In a report released in 2019, the CDC revealed that about 1.8 percent of high school students identify as transgender (the numbers in the general population could be larger, but there is a margin of error, since trans youth don’t always self-identify or self-disclose for a number of reasons). That means that on average, each high school in Utah could have about sixteen trans students. This data doesn’t include anyone younger than high school age, but there are also young children who are trans. Among the trans high school students, 35 percent had attempted suicide in the past year.
This bill would prevent doctors from giving children “medically unnecessary” puberty blockers, hormone replacement therapy (or HRT), and gender-affirming surgeries. (It does contain a provision that such procedures can be done on intersex children, which is somewhat ironic given that advocates have long pushed against non-consensual surgeries to treat healthy intersex children).
Earlier this year, The Salt Lake Tribune reported that Dex Rumsey, a 15-year-old boy from Utah, said of his transition: “I was never comfortable under my own skin. I always felt wrong, disgusting and I hated myself. These hormones have allowed me to feel comfortable with who I am. It’s allowed me to be happier. I don’t hate myself, I’m not depressed, I don’t feel suicidal anymore.” In fact, a 2020 study in the journal Pediatrics showed that access to puberty blockers decreased the likelihood of suicidal ideation for trans youth who wanted them.
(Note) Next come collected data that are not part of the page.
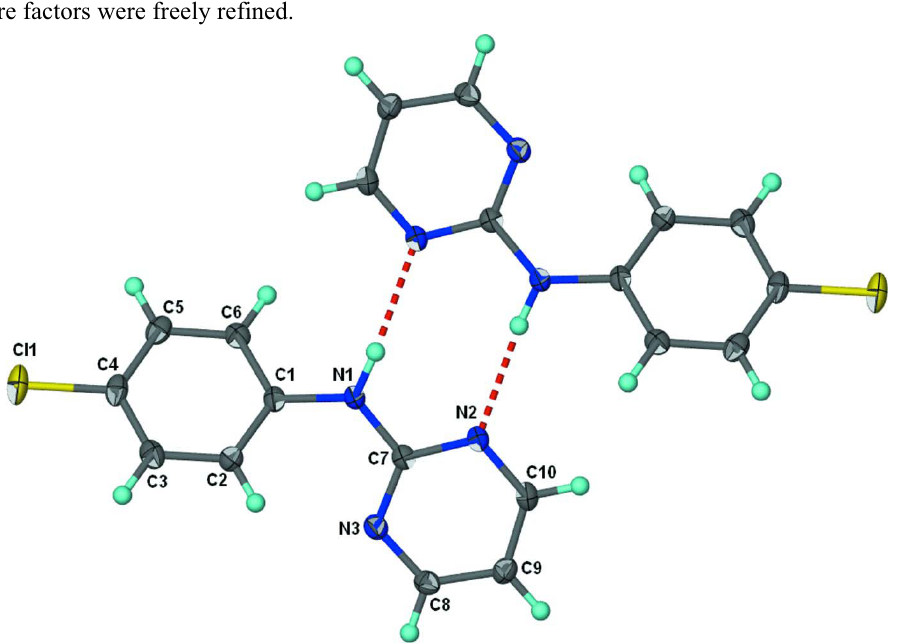
H ClN at the 70% probability level. 10 8 3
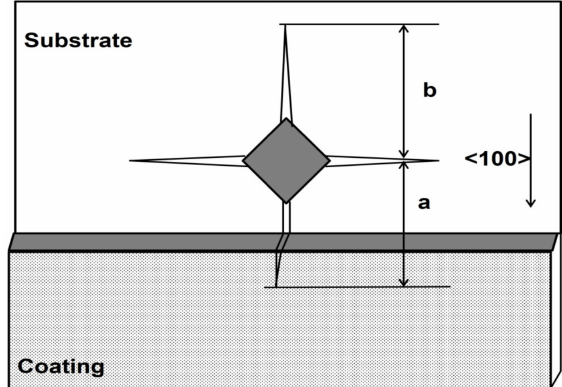
Figure 1. Schematic of the indentation geometry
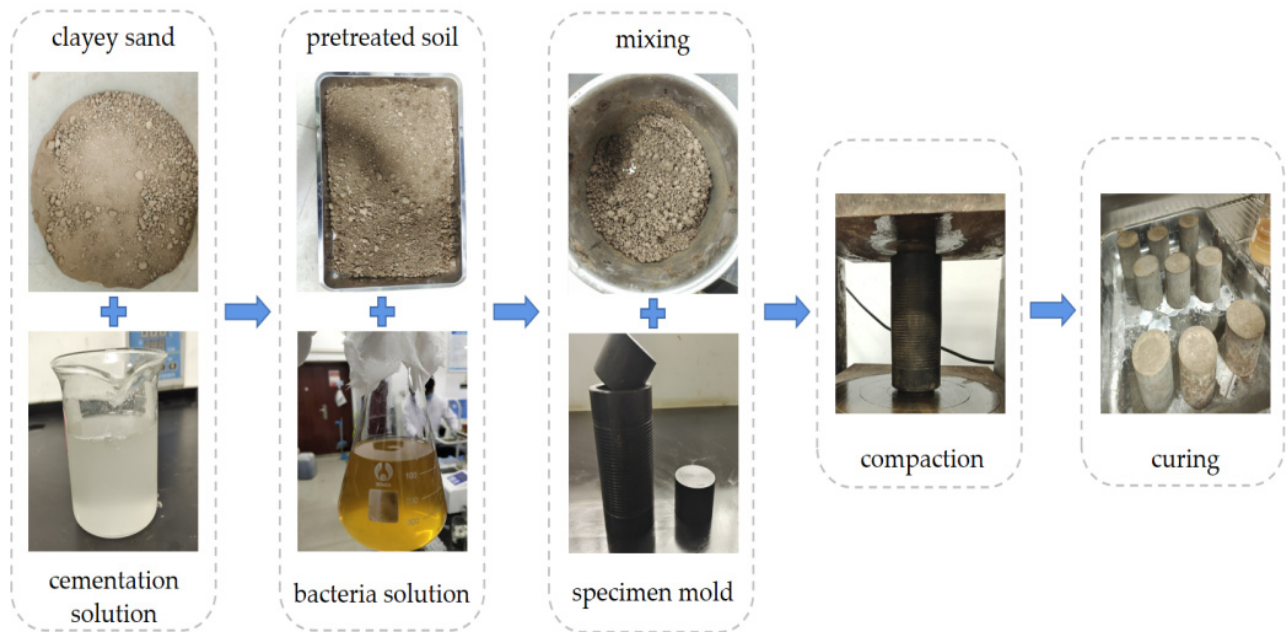
Figure 2. The specimen preparation of UCS test.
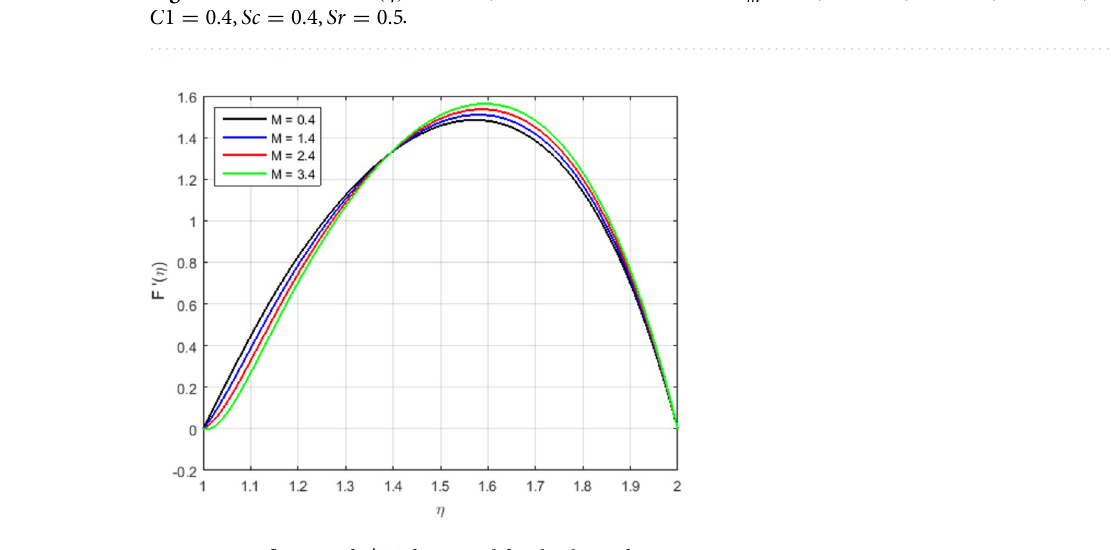
Figure 4. Influence of F ′ (η) for M and fixed values of S = 2.5, Pr = 6.2, Ec = 0.5, δ = 0.4, (cid:31)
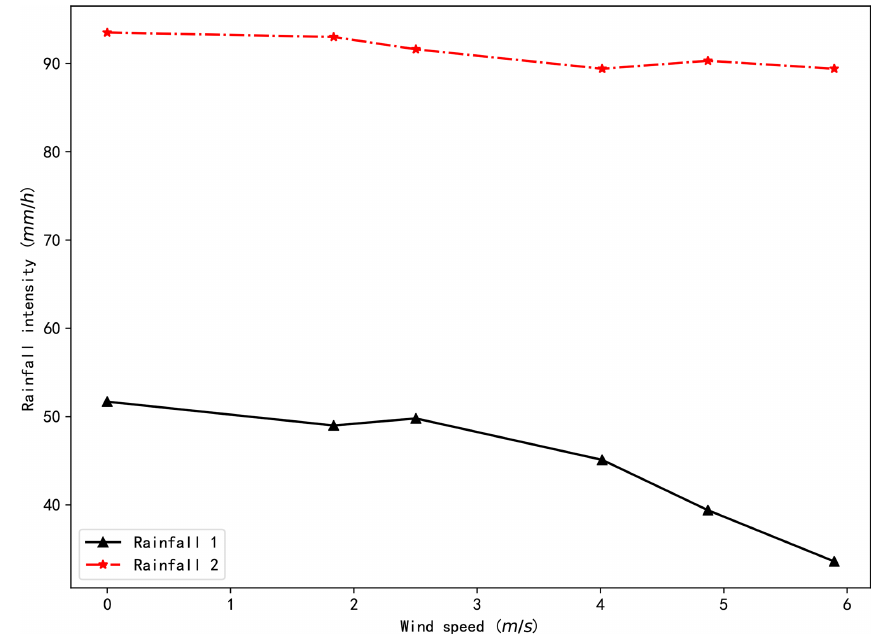
Figure 6. The actual rainfall intensity atop the scale model for different wind speeds under rainfalls 1 and 2.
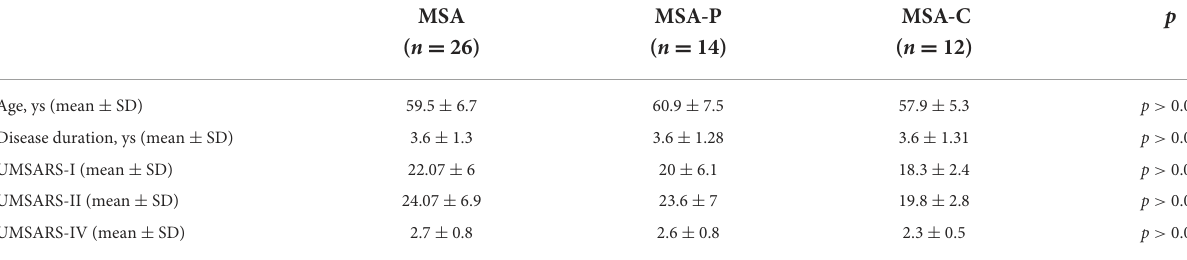
TABLE 1 Demographic and clinical findings of enrolled patients at baseline.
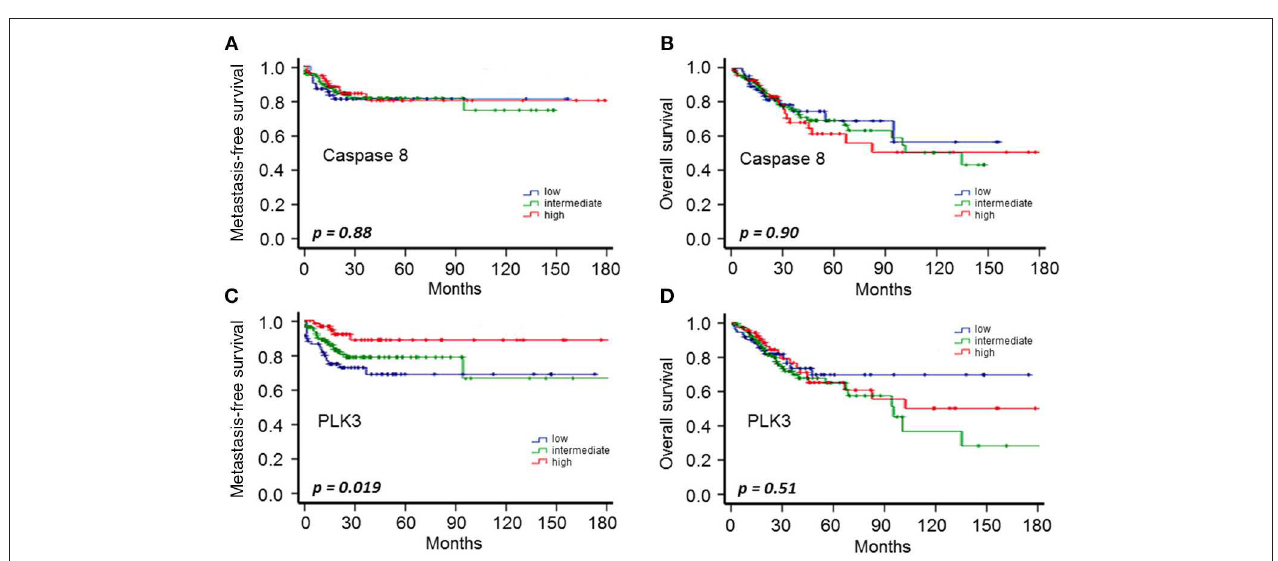
FIGURE 3 | Cumulative incidence of local (A) and distant failure (B) , CSS (C) and OS (D) according to T273 Caspase 8 phosphorylation (low: individual WS ≤ median; high: individual WS > median) in patients with CSCC treated with definitive CRT and BT.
Being able to transition is medically necessary, just like an antidepressant is necessary for a young person with clinical depression. The availability of safe medical care and treatment is hugely important to transgender people who are simply trying to live as the people they are.
A video interviewing then-ten-year-old Rebekah Bruesehoff, a transgender girl, and her family highlights this. Her mother recalled the beginning of Rebekah’s transition: “At the time, it was the happiest I’d ever seen her, frolicking through the girl’s section of the clothing store, picking out clothes, and seeing what she liked. She was just a different kid. It was like a cloud lifted.”
Another study from Pediatrics, this one from 2018, advocated for both the safety and the necessity of gender-affirming care for trans kids. They show that puberty blockers are non-permanent and normal puberty resumes after a person stops taking them. The authors also pointed out that puberty blockers can prevent the need for future surgeries to reverse sex characteristics that develop at puberty.
This isn’t an issue of a two-year-old boy liking disney princesses and immediately receiving a vaginoplasty. The 2018 study said that the transition process involves consulting the family and the child, and “may include the pediatric provider, a mental health provider (preferably with expertise in caring for youth who identify as [transgender]), social and legal supports, and a pediatric endocrinologist or adolescent-medicine gender specialist, if available.”
Medical transition is a process that is well-thought-through and well-considered, and access to it has a huge impact on trans kids’ lives. This bill to block access to this potentially life-saving healthcare is grounded at best in ignorance and, at worst, in blatant transphobia. It isn’t needed, the majority of experts and people who would be affected don’t want it, and it should not be enacted into Utah law.
(Representative Mike Petersen did not respond to request for comment.)
Katelyn Allred is an opinion writer in her junior year of college. She’s studying English with an emphasis in creative writing and enjoys reading, listening to podcasts, and baking.